What Sharia Law for Afghan Women Under the Taliban Might Mean
(Bloomberg) -- One of the most urgent questions raised by the return of the Taliban to power in Afghanistan is whether the radical Islamist group will again impose draconian restrictions on women and girls. Great attention was paid to the statement by a spokesman that the Taliban would respect women’s rights within the framework of sharia, or Islamic law. What could that mean?
1. What is sharia?
It’s a set of precepts rather than a code of law available for application. It’s composed of the principles of Islam, laid out mainly in the Koran and in the record of the Prophet Muhammad’s life. Sharia is subject to the interpretation of jurists, clerics and politicians. The body of jurisprudence produced by Muslim scholars since Muhammad’s time is known as fiqh, meaning understanding, and is often spoken of interchangeably with sharia. Competing versions of what the Koran and Muhammad’s teachings mean for daily life have evolved over the centuries and continue to change. When in power from 1996 to 2001, the Taliban enforced the most extreme of interpretations, barring women from education and work and even from leaving home without a male escort, and requiring them to cover themselves from head to toe in public.
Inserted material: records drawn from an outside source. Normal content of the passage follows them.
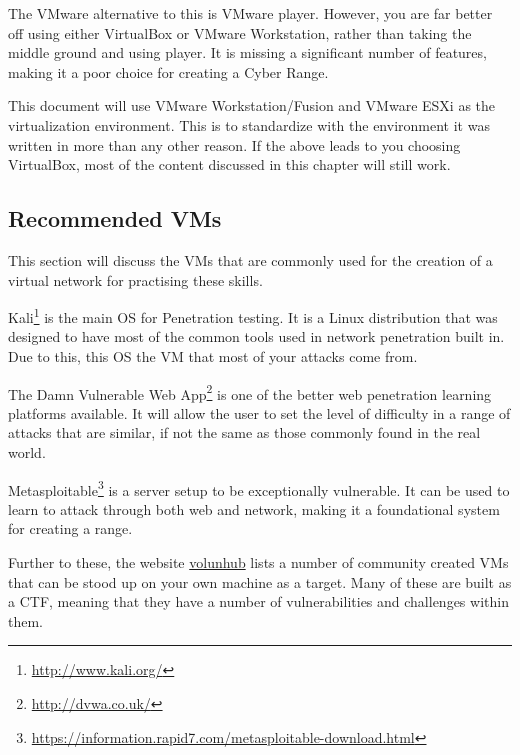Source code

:			The VMware alternative to this is VMware player. 
			However, you are far better off using either VirtualBox or VMware Workstation, rather than taking the middle ground and using player. 
			It is missing a significant number of features, making it a poor choice for creating a Cyber Range. 

			This document will use VMware Workstation/Fusion and VMware ESXi as the virtualization environment. 
			This is to standardize with the environment it was written in more than any other reason. 
			If the above leads to you choosing VirtualBox, most of the content discussed in this chapter will still work. 
		
		\subsection{Recommended VMs}
			This section will discuss the VMs that are commonly used for the creation of a virtual network for practising these skills. 
			\begin{description}
				\item[Kali Linux] Kali\footnote{\url{http://www.kali.org/}} is the main OS for Penetration testing. 
					It is a Linux distribution that was designed to have most of the common tools used in network penetration built in. 
					Due to this, this OS the VM that most of your attacks come from. 
				\item[DVWA] The Damn Vulnerable Web App\footnote{\url{http://dvwa.co.uk/}} is one of the better web penetration learning platforms available. 
					It will allow the user to set the level of difficulty in a range of attacks that are similar, if not the same as those commonly found in the real world. 
				\item[Metasploitable] Metasploitable\footnote{\url{https://information.rapid7.com/metasploitable-download.html}} is a server setup to be exceptionally vulnerable. 
					It can be used to learn to attack through both web and network, making it a foundational system for creating a range. 
			\end{description}

			Further to these, the website \href{vulnhub.com}{volunhub} lists a number of community created VMs that can be stood up on your own machine as a target. 
			Many of these are built as a CTF, meaning that they have a number of vulnerabilities and challenges within them. 

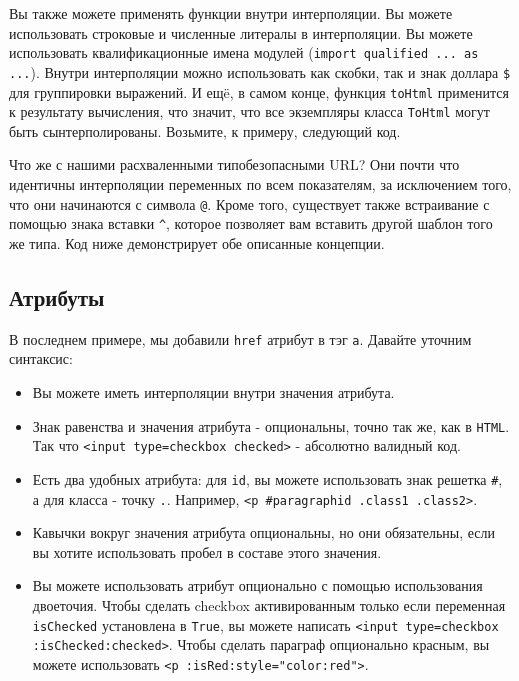 Вы также можете применять функции внутри интерполяции. Вы можете использовать
строковые и численные литералы в интерполяции. Вы можете использовать
квалификационные имена модулей (\lstinline!import qualified ... as ...!). Внутри
интерполяции можно использовать как скобки, так и знак доллара \texttt{\$}
для группировки выражений. И ещë, в самом конце, функция \lstinline!toHtml!
применится к результату вычисления, что значит, что все экземпляры класса
\lstinline!ToHtml! могут быть сынтерполированы. Возьмите, к примеру, следующий код.



Что же с нашими расхваленными типобезопасными URL? Они почти что идентичны
интерполяции переменных по всем показателям, за исключением того, что они
начинаются с символа \texttt{@}. Кроме того, существует также встраивание с помощью
знака вставки \verb'^', которое позволяет вам вставить другой шаблон того же типа.
Код ниже демонстрирует обе описанные концепции.



\subsection{Атрибуты}
В последнем примере, мы добавили \texttt{href} атрибут в тэг \texttt{a}. Давайте
уточним синтаксис:

\begin{itemize}
\item Вы можете иметь интерполяции внутри значения атрибута.
\item Знак равенства и значения атрибута - опциональны, точно так же, как в \texttt{HTML}.
Так что \lstinline!<input type=checkbox checked>! - абсолютно валидный код.
\item Есть два удобных атрибута: для \lstinline!id!, вы можете использовать знак
решетка \texttt{\#}, а для класса - точку \texttt{.}. Например, \lstinline!<p #paragraphid .class1 .class2>!.
\item Кавычки вокруг значения атрибута опциональны, но они обязательны, если вы
хотите использовать пробел в составе этого значения.
\item Вы можете использовать атрибут опционально с помощью использования двоеточия.
Чтобы сделать checkbox активированным только если переменная \lstinline!isChecked!
установлена в \lstinline!True!, вы можете написать
\lstinline!<input type=checkbox :isChecked:checked>!.
Чтобы сделать параграф опционально красным, вы можете использовать
\lstinline!<p :isRed:style="color:red">!.
\end{itemize}


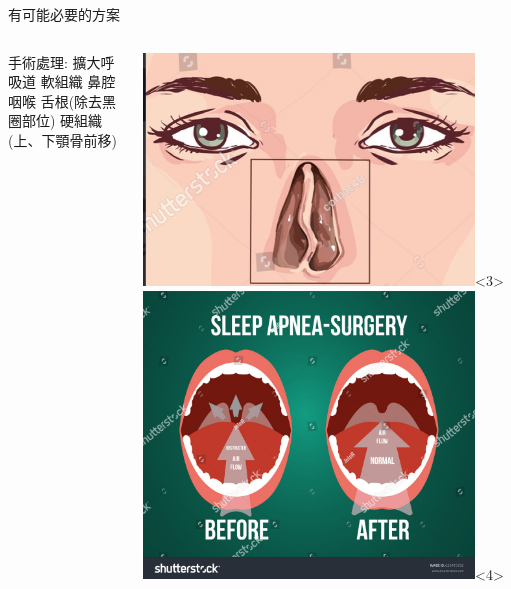 \documentclass[aspectratio=169]{beamer}
\begin{document}
\begin{frame}{有可能必要的方案}
    \begin{columns}
    
    \begin{outline}
     手術處理: 擴大呼吸道
         軟組織
             \huge{鼻腔}
             \huge{咽喉}
             \huge{舌根(除去黑圈部位)}
         硬組織(上、下顎骨前移)
    \end{outline}
    
    \centering
    \includegraphics[width=0.9\textwidth]{nasal_septum.jpg}<3>
    \includegraphics[width=0.9\textwidth]{stock-vector-vector-illustration-of-surgery-for-obstructive-sleep-apnea-before-and-after-result-625415732.jpg}<4>

\end{columns}
\end{frame}
\end{document}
2. What does sharia establish about women’s rights?
The religion established in Arabia by Muhammad, who died in the year 632, in some ways advanced protections for girls and women, who had previously been treated like property. The Koran and Muhammad’s teachings set out, for instance, that a woman has the right to work and to keep her earnings. Muhammad’s first wife, Khadijah, was an accomplished businesswoman. That’s not to say that sharia treats men and women the same.
- A number of verses in the Koran say that men and women “were created from the same essence.” Some also state that men are “qawwamun” in relation to women. The meaning of this term is hotly debated. It has been interpreted to mean “protectors and maintainers” but also understood by some to connote the superiority of men over women. The verse goes on to say that devout women are “obedient” and that if they persistently disobey, their male protectors, as a last resort, should “strike” or “beat” them.
- Sharia established that women have legal and financial rights, as well as the right to inherit. However, the Koran specifies that a sister inherits half of her brother’s amount. Some scholars have argued that the difference in inheritance is balanced by the fact that men have the responsibility for financially supporting the women, elderly and young in the family.
- It’s often said that under sharia, a woman’s testimony is worth half that of a man’s. This is based on a Koranic verse that says: “And if there are not two men [available], then [bring] a man and two women from those whom you accept as witnesses.” The passage is about the necessity of having witnesses to a business contract where one of the parties is “of limited understanding.” Some scholars argue that at the time the verse was written, it was rare for women to have business experience and that its purpose was not to impugn women’s credibility generally.
- The Koran states that a woman should not reveal her beauty to men beyond her family. Some Islamic jurists have ruled that this requires women to cover their hair and others their faces. But many Muslims around the world take it to mean simply that women should dress and behave modestly in public.
- Sharia establishes that a woman has the right to choose a husband. The Koran dates to a time of warfare in Arabia that created many widows and fatherless children. It permits men to take up to four wives. Polygamy is legal in many Muslim-majority countries, though not the norm.
3. How does sharia get reflected in national laws?
Sharia is cited as either “a source” or “the source” of legislation in many constitutions across the Muslim world. Women are most affected by the provisions concerning family or personal status. That often means they don’t have the same rights as men when it comes to matters such as marriage, divorce and inheritance. Their rights vary from country to country, reflecting the latitude that political leaders take in interpreting what it means to base law on sharia. For example, Iraq’s 2005 constitution is among those that guarantee equality between the sexes. Meanwhile, in Iran, women have limited freedom of movement and face edicts on what they can wear. In Saudi Arabia, where the Muslim holy city of Mecca is, sharia was interpreted until recently to limit women’s travel and employment and their right to drive a vehicle.
4. What can be expected from the Taliban now?
As they consolidate power in Afghanistan, the Taliban appear to be projecting a softer image as they court legitimacy from outside powers. Many doubt that the group has changed its views on women’s rights in any fundamental way. It justified its previous positions as based on Islamic law. In the areas it controlled before it emerged victorious over the U.S.-backed government, it dispensed violent reprisals against women for violations of its interpretations. The group’s leaders now say they will allow women in Afghanistan to have jobs. But militants in northern areas have recently told some female employees of Afghanistan International Bank, the country’s largest by assets, to leave and go home, a bank official said. Reports have also emerged of forced marriages.